◆ Exercise requirements
Give back the lines of the records exactly, starting at the first and ending at the one with "involves combining features of formal".

◆ Material supplied
━━━━

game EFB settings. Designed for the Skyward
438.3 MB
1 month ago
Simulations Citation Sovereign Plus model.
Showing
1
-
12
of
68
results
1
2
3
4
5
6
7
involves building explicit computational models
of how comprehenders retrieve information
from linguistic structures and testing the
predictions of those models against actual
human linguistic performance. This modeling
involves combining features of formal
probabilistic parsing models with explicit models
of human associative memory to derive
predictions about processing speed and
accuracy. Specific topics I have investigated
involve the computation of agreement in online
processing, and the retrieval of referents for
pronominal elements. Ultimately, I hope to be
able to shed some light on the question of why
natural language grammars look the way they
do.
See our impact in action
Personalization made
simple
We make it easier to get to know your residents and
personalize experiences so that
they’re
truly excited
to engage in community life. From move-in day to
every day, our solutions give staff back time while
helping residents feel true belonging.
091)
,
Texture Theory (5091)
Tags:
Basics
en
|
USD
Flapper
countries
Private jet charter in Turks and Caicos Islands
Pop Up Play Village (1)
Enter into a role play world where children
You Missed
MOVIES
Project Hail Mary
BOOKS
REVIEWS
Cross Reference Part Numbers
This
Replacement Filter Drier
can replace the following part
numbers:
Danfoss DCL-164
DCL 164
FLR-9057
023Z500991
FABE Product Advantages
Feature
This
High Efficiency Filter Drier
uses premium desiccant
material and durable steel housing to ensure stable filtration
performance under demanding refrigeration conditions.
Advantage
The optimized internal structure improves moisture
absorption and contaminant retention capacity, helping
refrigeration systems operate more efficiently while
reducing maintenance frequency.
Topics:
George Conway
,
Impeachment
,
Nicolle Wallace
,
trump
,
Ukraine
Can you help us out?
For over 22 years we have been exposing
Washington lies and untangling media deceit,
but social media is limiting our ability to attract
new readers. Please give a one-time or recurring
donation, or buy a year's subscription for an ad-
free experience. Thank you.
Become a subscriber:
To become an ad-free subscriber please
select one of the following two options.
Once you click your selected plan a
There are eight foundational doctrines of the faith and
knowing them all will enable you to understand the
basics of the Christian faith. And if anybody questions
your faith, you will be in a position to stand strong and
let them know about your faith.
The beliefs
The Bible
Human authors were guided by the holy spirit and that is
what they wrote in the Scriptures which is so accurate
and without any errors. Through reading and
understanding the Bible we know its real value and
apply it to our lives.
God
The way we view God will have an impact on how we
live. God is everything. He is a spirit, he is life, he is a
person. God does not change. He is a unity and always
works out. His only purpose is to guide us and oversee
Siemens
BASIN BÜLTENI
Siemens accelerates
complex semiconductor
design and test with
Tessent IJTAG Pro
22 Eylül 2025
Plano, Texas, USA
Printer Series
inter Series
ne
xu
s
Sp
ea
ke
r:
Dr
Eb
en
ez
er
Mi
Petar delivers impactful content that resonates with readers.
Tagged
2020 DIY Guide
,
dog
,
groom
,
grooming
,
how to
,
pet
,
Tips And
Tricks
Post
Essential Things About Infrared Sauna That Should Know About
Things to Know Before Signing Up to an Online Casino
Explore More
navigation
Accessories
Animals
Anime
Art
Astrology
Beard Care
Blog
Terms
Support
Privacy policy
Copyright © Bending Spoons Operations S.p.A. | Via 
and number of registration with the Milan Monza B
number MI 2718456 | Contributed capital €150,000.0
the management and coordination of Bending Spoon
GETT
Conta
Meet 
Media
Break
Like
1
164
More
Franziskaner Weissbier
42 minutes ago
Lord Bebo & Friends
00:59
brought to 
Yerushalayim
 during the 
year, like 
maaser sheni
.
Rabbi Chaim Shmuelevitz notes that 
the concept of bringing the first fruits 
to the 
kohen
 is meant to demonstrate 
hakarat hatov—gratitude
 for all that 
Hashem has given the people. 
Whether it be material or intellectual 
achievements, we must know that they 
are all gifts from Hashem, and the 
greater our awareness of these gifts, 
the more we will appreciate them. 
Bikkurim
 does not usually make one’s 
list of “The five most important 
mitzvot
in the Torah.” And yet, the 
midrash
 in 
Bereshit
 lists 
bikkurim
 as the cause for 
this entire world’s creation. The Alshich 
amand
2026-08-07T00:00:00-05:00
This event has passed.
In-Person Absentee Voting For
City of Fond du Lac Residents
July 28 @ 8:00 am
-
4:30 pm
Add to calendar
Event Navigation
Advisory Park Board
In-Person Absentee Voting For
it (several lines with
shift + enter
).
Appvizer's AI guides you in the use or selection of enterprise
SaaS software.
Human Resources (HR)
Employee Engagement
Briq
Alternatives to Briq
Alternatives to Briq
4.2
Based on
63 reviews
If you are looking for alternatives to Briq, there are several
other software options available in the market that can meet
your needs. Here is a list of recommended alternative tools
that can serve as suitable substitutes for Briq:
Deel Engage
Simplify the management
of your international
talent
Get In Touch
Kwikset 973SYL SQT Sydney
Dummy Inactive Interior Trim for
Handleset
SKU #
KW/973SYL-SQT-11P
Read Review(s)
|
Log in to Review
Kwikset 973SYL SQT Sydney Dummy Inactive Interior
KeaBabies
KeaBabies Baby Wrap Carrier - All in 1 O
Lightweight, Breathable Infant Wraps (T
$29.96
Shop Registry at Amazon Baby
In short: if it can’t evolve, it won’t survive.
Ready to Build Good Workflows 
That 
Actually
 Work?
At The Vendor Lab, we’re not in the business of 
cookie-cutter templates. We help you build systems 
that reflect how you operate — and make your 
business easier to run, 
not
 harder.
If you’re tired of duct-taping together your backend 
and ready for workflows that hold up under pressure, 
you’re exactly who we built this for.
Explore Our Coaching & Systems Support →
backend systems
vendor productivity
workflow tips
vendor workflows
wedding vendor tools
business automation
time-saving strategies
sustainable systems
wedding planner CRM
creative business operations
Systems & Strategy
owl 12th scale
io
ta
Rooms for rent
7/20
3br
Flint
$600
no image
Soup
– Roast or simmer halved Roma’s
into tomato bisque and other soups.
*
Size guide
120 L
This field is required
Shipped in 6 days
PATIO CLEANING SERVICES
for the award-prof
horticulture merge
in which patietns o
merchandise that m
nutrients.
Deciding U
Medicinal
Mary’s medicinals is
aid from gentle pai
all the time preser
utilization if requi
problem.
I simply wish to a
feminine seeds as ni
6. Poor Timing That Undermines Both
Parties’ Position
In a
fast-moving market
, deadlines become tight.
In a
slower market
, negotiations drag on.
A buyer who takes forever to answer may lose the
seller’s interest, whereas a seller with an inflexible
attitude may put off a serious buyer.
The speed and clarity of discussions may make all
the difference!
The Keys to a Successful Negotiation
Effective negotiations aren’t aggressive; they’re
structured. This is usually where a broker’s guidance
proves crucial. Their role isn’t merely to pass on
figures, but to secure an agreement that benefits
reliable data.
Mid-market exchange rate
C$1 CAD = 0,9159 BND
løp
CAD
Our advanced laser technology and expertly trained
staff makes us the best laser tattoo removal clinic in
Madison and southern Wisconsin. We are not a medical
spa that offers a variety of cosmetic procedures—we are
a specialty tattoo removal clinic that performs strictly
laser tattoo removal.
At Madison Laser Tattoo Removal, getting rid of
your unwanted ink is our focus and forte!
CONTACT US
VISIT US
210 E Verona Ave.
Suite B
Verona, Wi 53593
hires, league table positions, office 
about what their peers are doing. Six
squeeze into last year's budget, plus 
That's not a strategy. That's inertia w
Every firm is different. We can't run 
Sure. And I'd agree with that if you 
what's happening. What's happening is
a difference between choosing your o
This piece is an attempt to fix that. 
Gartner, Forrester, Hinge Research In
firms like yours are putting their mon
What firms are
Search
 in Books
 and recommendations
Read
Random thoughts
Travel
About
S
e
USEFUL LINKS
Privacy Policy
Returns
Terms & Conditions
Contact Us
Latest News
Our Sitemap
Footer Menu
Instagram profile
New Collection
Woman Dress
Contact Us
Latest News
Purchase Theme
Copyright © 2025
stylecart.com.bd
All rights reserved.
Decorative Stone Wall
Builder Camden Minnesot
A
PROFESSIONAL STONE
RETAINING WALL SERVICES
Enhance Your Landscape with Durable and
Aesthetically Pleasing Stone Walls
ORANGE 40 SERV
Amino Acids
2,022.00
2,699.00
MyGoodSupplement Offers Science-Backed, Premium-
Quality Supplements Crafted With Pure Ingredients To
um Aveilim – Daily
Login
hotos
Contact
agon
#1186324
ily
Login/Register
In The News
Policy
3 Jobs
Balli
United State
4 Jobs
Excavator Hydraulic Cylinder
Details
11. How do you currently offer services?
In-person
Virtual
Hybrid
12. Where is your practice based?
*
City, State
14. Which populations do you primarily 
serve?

━━━━

◆ Answer box
game EFB settings. Designed for the Skyward
438.3 MB
1 month ago
Simulations Citation Sovereign Plus model.
Showing
1
-
12
of
68
results
1
2
3
4
5
6
7
involves building explicit computational models
of how comprehenders retrieve information
from linguistic structures and testing the
predictions of those models against actual
human linguistic performance. This modeling
involves combining features of formal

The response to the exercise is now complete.